Fiction writers create a world through their narrative sequences you follow a path through their speech and it little by little fills out a landscape. But when we read we're not necessarily so rational and certain ancillary, inconsequential, non-essential details unnaturally blow up into -making- the feel of the entire narrative.
For example, physical descriptions of roles in the narrative, like their manner of dress, or even things like facial expressions. These descriptions come across (in lazier fiction) as proxies for personality, counter to the advice of "show, don't tell", the author is trying to show their face, as a movie might, but they end up just telling you what the particular expression means.
And I find this annoying. Because when reading a narrative, I do try to make a mental picture of it all, but it's a but ream like and vague, not a crisp big screen photographic image.
Another distractor of the same kind is character names. "Dagny Taggert', 'Mr. Darcy', I have a hard time articulating what they mean to me (the author would say 'exactly, you read the book to find out') but that impression came from the pseudo morpho-phonological connotations of the name, before the book.

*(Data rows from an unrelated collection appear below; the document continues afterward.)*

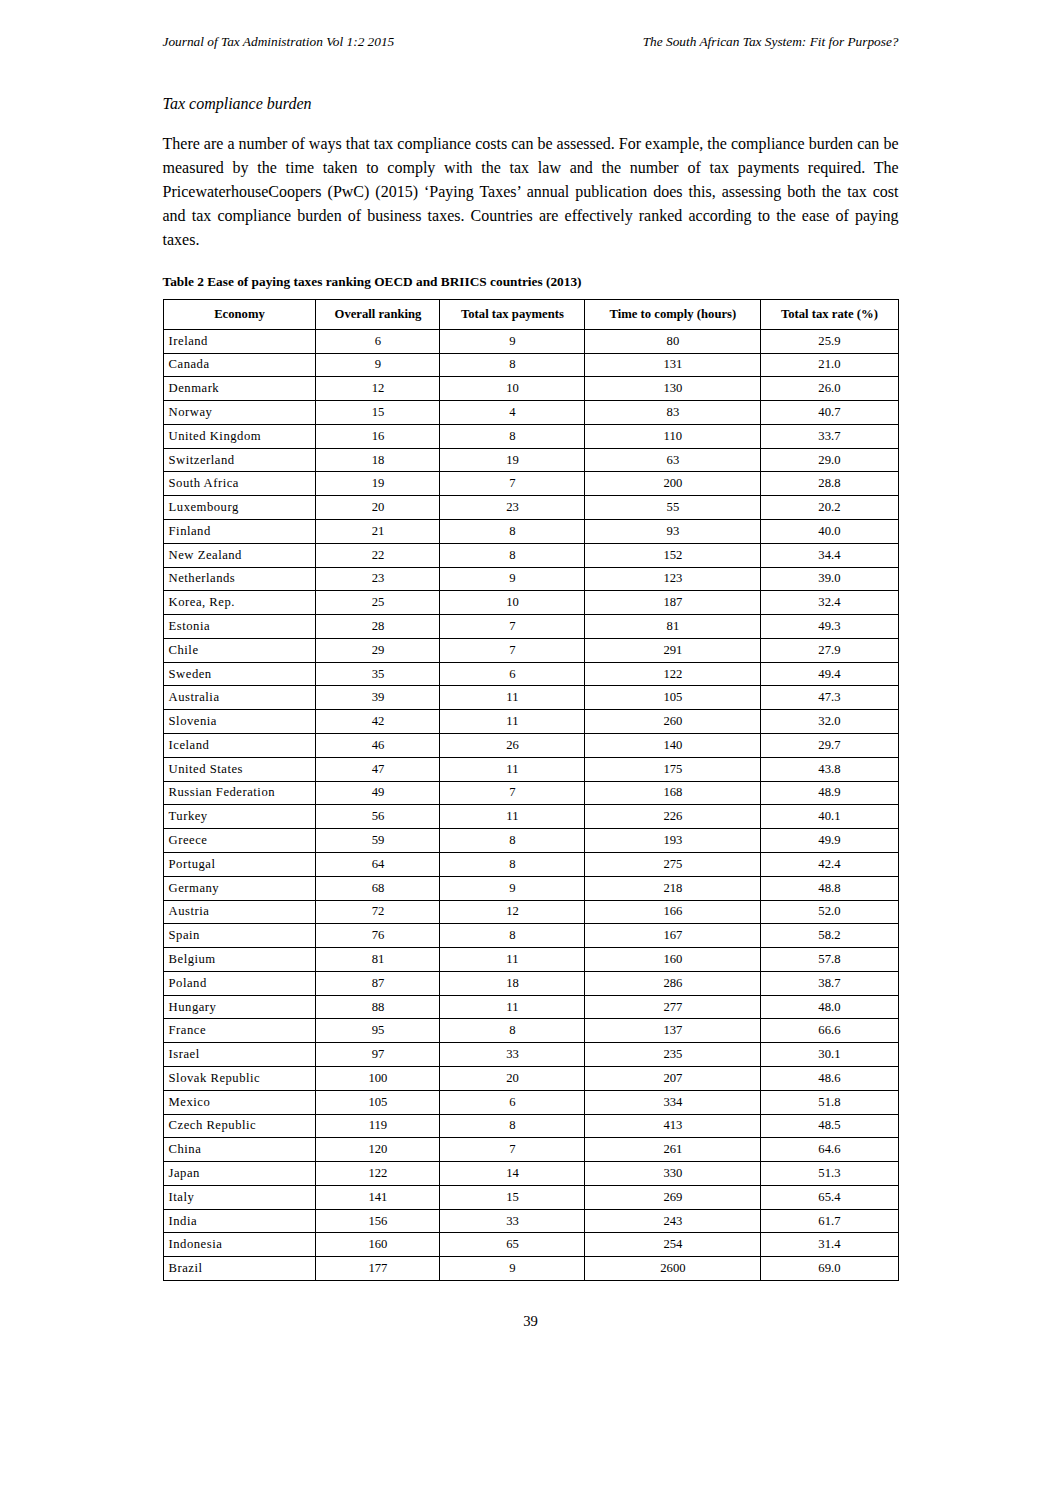Journal of Tax Administration Vol 1:2 2015 The South African Tax System: Fit for Purpose?
Tax compliance burden
There are a number of ways that tax compliance costs can be assessed. For example, the compliance burden can be measured by the time taken to comply with the tax law and the number of tax payments required. The PricewaterhouseCoopers (PwC) (2015) ‘Paying Taxes’ annual publication does this, assessing both the tax cost and tax compliance burden of business taxes. Countries are effectively ranked according to the ease of paying taxes.
Table 2 Ease of paying taxes ranking OECD and BRIICS countries (2013)
| Economy | Overall ranking | Total tax payments | Time to comply (hours) | Total tax rate (%) |
| --- | --- | --- | --- | --- |
| Ireland | 6 | 9 | 80 | 25.9 |
| Canada | 9 | 8 | 131 | 21.0 |
| Denmark | 12 | 10 | 130 | 26.0 |
| Norway | 15 | 4 | 83 | 40.7 |
| United Kingdom | 16 | 8 | 110 | 33.7 |
| Switzerland | 18 | 19 | 63 | 29.0 |
| South Africa | 19 | 7 | 200 | 28.8 |
| Luxembourg | 20 | 23 | 55 | 20.2 |
| Finland | 21 | 8 | 93 | 40.0 |
| New Zealand | 22 | 8 | 152 | 34.4 |
| Netherlands | 23 | 9 | 123 | 39.0 |
| Korea, Rep. | 25 | 10 | 187 | 32.4 |
| Estonia | 28 | 7 | 81 | 49.3 |
| Chile | 29 | 7 | 291 | 27.9 |
| Sweden | 35 | 6 | 122 | 49.4 |
| Australia | 39 | 11 | 105 | 47.3 |
| Slovenia | 42 | 11 | 260 | 32.0 |
| Iceland | 46 | 26 | 140 | 29.7 |
| United States | 47 | 11 | 175 | 43.8 |
| Russian Federation | 49 | 7 | 168 | 48.9 |
| Turkey | 56 | 11 | 226 | 40.1 |
| Greece | 59 | 8 | 193 | 49.9 |
| Portugal | 64 | 8 | 275 | 42.4 |
| Germany | 68 | 9 | 218 | 48.8 |
| Austria | 72 | 12 | 166 | 52.0 |
| Spain | 76 | 8 | 167 | 58.2 |
| Belgium | 81 | 11 | 160 | 57.8 |
| Poland | 87 | 18 | 286 | 38.7 |
| Hungary | 88 | 11 | 277 | 48.0 |
| France | 95 | 8 | 137 | 66.6 |
| Israel | 97 | 33 | 235 | 30.1 |
| Slovak Republic | 100 | 20 | 207 | 48.6 |
| Mexico | 105 | 6 | 334 | 51.8 |
| Czech Republic | 119 | 8 | 413 | 48.5 |
| China | 120 | 7 | 261 | 64.6 |
| Japan | 122 | 14 | 330 | 51.3 |
| Italy | 141 | 15 | 269 | 65.4 |
| India | 156 | 33 | 243 | 61.7 |
| Indonesia | 160 | 65 | 254 | 31.4 |
| Brazil | 177 | 9 | 2600 | 69.0 |
39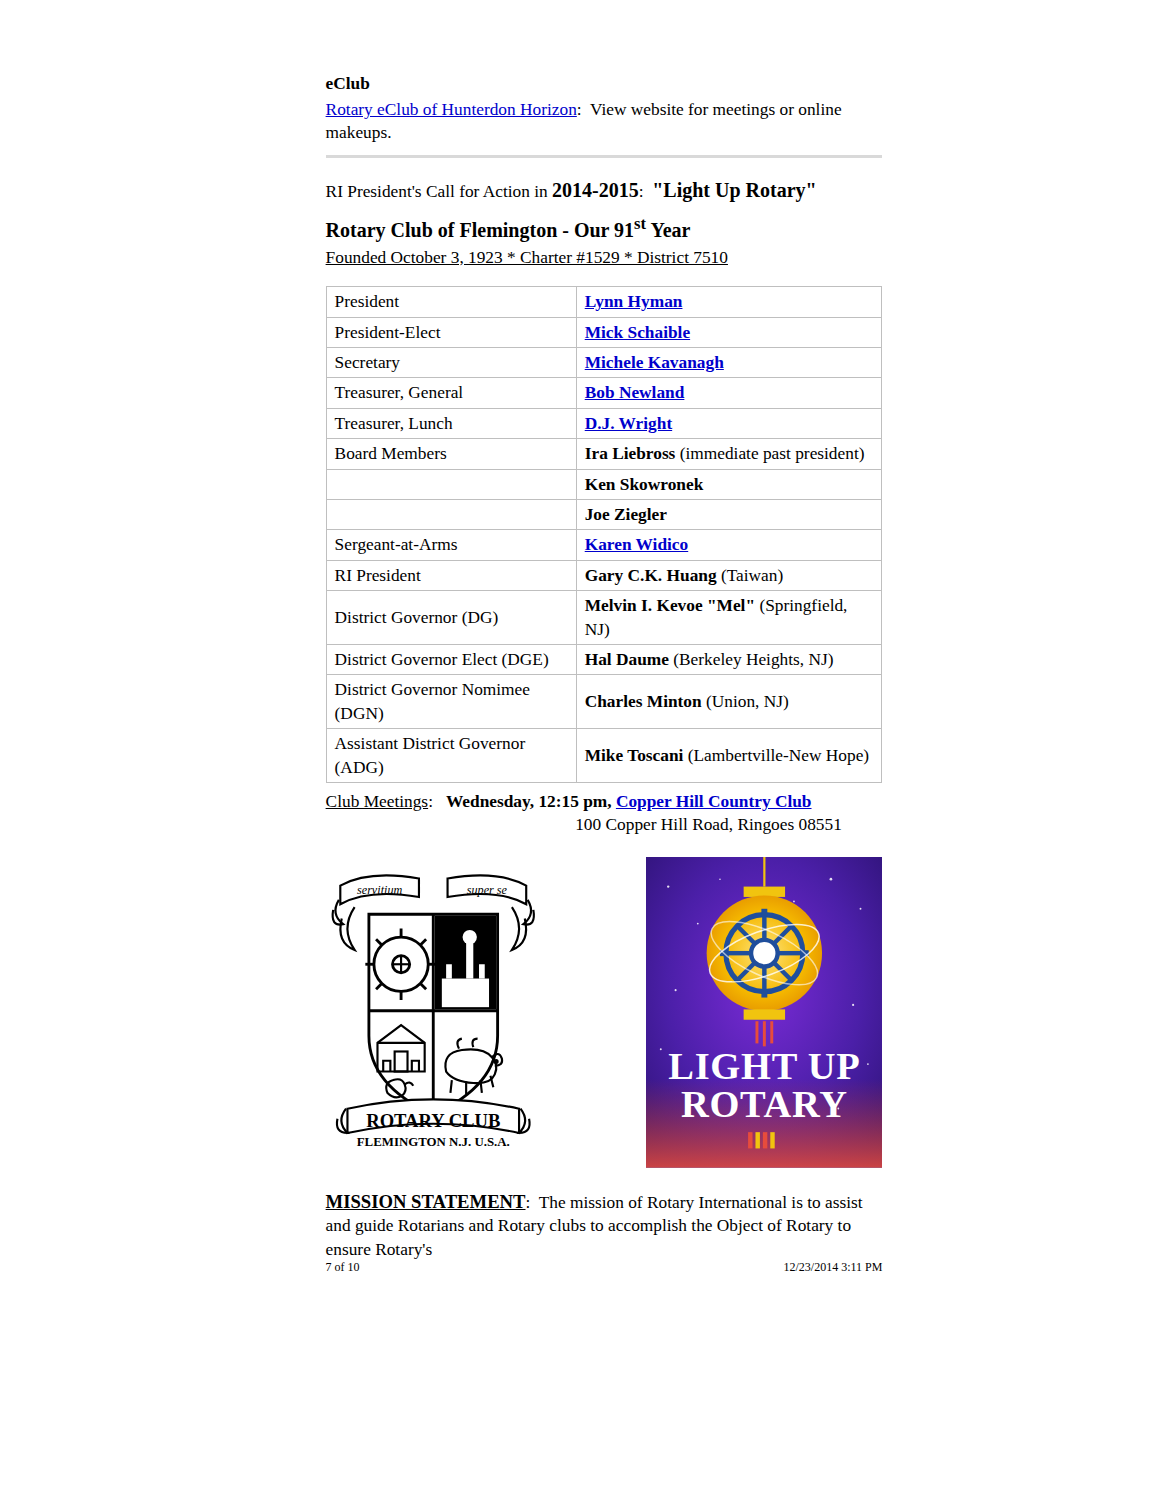eClub
Rotary eClub of Hunterdon Horizon: View website for meetings or online makeups.
RI President's Call for Action in 2014-2015: "Light Up Rotary"
Rotary Club of Flemington - Our 91st Year
Founded October 3, 1923 * Charter #1529 * District 7510
| President | Lynn Hyman |
| President-Elect | Mick Schaible |
| Secretary | Michele Kavanagh |
| Treasurer, General | Bob Newland |
| Treasurer, Lunch | D.J. Wright |
| Board Members | Ira Liebross (immediate past president) |
| | Ken Skowronek |
| | Joe Ziegler |
| Sergeant-at-Arms | Karen Widico |
| RI President | Gary C.K. Huang (Taiwan) |
| District Governor (DG) | Melvin I. Kevoe "Mel" (Springfield, NJ) |
| District Governor Elect (DGE) | Hal Daume (Berkeley Heights, NJ) |
| District Governor Nomimee (DGN) | Charles Minton (Union, NJ) |
| Assistant District Governor (ADG) | Mike Toscani (Lambertville-New Hope) |
Club Meetings: Wednesday, 12:15 pm, Copper Hill Country Club
100 Copper Hill Road, Ringoes 08551
servitium super se ROTARY CLUB FLEMINGTON N.J. U.S.A. LIGHT UP ROTARY
MISSION STATEMENT: The mission of Rotary International is to assist and guide Rotarians and Rotary clubs to accomplish the Object of Rotary to ensure Rotary's
7 of 10 12/23/2014 3:11 PM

Then what about reality?. You meet someone and exchange names, 'Oh what a nice name', 'Hm you don't look like a "Frank"', 'I used to know a "Cecil" and you're just like him'. Surely there are cultural issues, exoticism, associations. But the point is, you judge the person based on their name. They didn't choose their name (well, for the most part; some choose to alter, augment, or change it entirely).
So, for the most part, if you think the name fits or doesn't, blame the parents.